[Goal of the exercise]
If a line in the data contains "tail", copy it out.

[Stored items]
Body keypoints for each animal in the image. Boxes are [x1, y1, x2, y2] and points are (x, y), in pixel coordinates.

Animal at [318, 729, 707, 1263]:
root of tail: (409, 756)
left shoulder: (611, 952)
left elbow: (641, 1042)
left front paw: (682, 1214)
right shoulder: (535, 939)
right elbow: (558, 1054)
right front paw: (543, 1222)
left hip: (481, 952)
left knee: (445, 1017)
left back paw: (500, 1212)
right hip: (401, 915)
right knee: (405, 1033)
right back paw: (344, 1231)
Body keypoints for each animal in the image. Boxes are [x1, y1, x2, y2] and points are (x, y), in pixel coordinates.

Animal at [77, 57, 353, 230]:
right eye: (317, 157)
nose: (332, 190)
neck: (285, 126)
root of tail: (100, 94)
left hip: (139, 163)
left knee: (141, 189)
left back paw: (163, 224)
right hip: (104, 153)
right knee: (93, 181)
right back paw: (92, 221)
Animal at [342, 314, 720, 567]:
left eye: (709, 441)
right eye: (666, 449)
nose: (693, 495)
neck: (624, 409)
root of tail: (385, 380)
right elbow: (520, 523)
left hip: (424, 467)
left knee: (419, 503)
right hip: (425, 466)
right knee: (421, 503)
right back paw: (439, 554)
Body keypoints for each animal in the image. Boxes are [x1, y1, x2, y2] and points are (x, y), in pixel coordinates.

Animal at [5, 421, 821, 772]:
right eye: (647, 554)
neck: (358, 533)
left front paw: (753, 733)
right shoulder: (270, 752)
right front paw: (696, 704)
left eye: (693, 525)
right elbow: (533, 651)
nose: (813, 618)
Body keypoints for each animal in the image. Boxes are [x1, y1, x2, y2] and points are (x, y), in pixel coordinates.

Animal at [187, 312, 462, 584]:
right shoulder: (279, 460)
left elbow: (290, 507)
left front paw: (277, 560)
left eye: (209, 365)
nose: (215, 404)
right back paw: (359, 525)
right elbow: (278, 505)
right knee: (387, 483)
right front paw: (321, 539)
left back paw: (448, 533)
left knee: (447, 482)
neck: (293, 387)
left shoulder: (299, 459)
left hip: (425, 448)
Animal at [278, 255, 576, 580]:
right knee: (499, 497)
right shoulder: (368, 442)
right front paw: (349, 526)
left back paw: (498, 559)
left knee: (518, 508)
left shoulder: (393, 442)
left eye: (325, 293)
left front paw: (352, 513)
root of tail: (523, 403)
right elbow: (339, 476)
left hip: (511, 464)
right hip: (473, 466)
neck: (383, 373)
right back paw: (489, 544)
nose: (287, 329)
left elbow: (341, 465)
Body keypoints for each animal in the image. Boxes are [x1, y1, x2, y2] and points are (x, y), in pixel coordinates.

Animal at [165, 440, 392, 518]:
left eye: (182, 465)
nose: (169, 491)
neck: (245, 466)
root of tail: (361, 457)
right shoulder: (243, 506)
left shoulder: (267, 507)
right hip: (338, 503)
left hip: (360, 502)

[Worked solution]
root of tail: (409, 756)
root of tail: (100, 94)
root of tail: (385, 380)
root of tail: (523, 403)
root of tail: (361, 457)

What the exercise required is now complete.